[[ PROVIDED PASSAGE open ]]

Dynamic dataset builder (fixed room, fixed mic, moving sources)

This example generates a small dynamic dataset inspired by Cross3D: the room and mic array are fixed, while source positions and trajectories are randomized per scene. Each scene produces a convolved mixture and metadata. You can choose CMU ARCTIC or LibriSpeech from the command line.

What it does

Uses CMU ARCTIC or LibriSpeech utterances as source signals.
Samples random source trajectories (linear or zigzag) within a fixed room.
Keeps the microphone array fixed across all scenes.
Simulates dynamic RIRs and convolves the sources.
Saves mixture + per-source reference audio, plus JSON metadata (and plots/GIFs if enabled).

Output files

For each scene index k:

scene_k.wav — multi-microphone mixture
scene_k_refXX.wav — per-source reference audio after RIR convolution (premix)
scene_k_metadata.json — room size, trajectories, DOA, array attributes, etc.
ATTRIBUTION.txt — dataset attribution and redistribution note for the run
scene_k_static_2d.png / scene_k_dynamic_2d.png — layout plots (3D variants are saved when the room is 3D)
scene_k.gif — animation (and scene_k_3d.gif when the room is 3D)

Run (CMU ARCTIC)

uv run python examples/build_dynamic_dataset.py \
  --dataset cmu_arctic \
  --num-scenes 4 \
  --num-sources 2 \
  --duration 6

Run (LibriSpeech)

uv run python examples/build_dynamic_dataset.py \
  --dataset librispeech \
  --subset train-clean-100 \
  --num-scenes 4 \
  --num-sources 2 \
  --duration 6

Additional examples

# CMU ARCTIC: only 1 moving source, plotting enabled
uv run python examples/build_dynamic_dataset.py \
  --dataset cmu_arctic \
  --num-scenes 2 \
  --num-sources 3 \
  --num-moving-sources 1 \
  --plot

# LibriSpeech: more steps, fewer scenes
uv run python examples/build_dynamic_dataset.py \
  --dataset librispeech \
  --subset dev-clean \
  --num-scenes 2 \
  --num-sources 2 \
  --steps 96

Key arguments

--dataset: dataset backend (cmu_arctic / librispeech).
--subset: LibriSpeech subset (e.g., train-clean-100).
--num-scenes: number of scenes to generate.
--num-sources: number of sources per scene.
--num-moving-sources: number of sources that move (others stay fixed).
--num-mics: number of microphones in the fixed array.
--duration: target duration (seconds) of each source signal.
--steps: number of RIR steps (trajectory resolution).

[[ PROVIDED PASSAGE closed ]]

According to the dynamic dataset builder description, what two kinds of source trajectories are sampled?

[[ EXCERPTED DATA open ]]

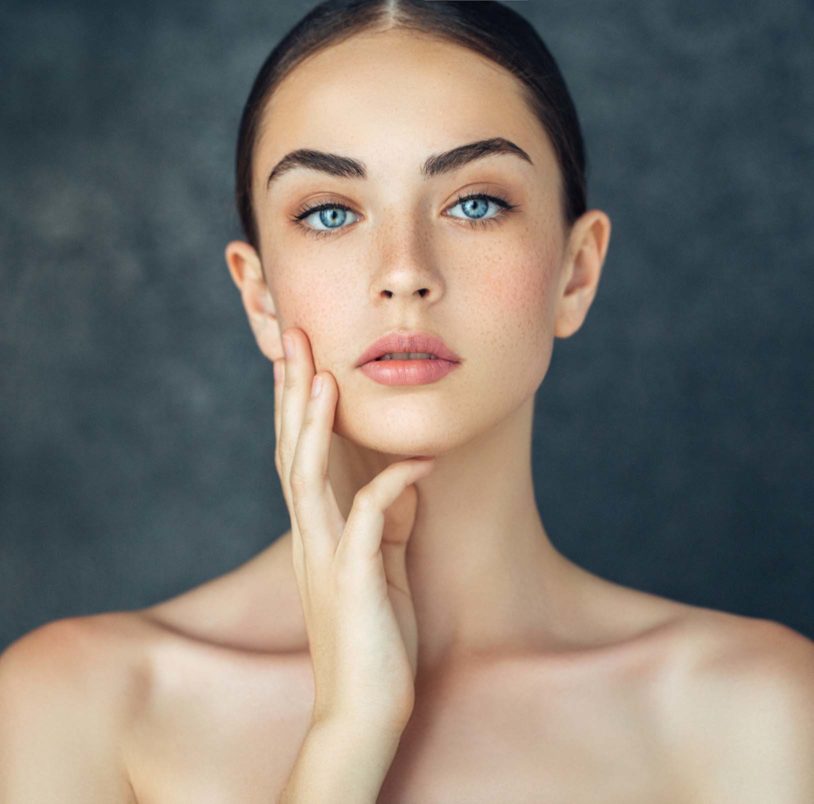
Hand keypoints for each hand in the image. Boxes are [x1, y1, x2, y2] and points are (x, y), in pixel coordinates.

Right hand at [273, 327, 434, 734]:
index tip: (299, 359)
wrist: (365, 708)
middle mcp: (310, 535)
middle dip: (291, 395)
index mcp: (316, 530)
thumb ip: (386, 517)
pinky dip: (392, 484)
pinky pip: (369, 517)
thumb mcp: (382, 563)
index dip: (295, 405)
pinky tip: (419, 460)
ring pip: (307, 476)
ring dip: (312, 425)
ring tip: (321, 376)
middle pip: (290, 450)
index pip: (296, 454)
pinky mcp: (352, 579)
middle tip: (293, 339)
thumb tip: (402, 476)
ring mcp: (326, 557)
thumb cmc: (374, 634)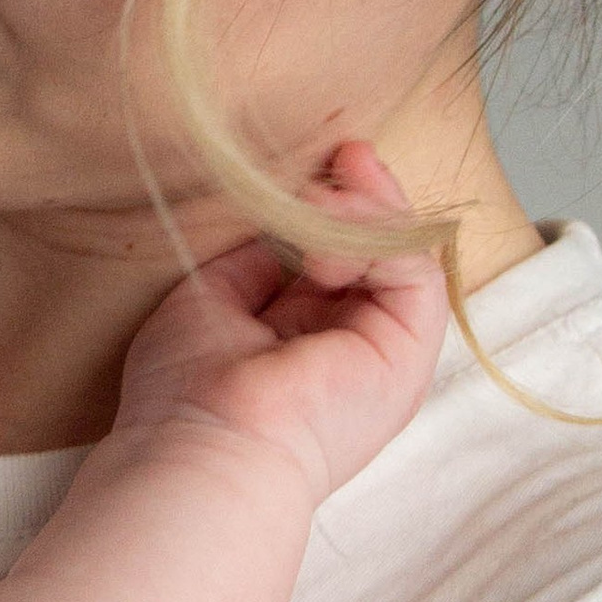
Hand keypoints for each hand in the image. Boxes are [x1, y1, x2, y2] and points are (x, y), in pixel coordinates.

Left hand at [113, 142, 449, 503]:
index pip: (336, 259)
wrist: (202, 447)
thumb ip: (255, 260)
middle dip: (362, 195)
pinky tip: (323, 244)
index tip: (309, 167)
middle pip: (378, 252)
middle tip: (342, 154)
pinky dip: (375, 240)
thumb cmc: (186, 391)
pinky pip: (414, 271)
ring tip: (319, 198)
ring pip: (403, 255)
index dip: (328, 209)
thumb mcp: (211, 300)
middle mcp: (350, 351)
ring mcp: (384, 356)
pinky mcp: (409, 357)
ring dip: (366, 211)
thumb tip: (280, 215)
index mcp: (302, 344)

[[ EXCERPTED DATA closed ]]

* **EXPECTED ANSWER**: Linear or zigzag trajectories.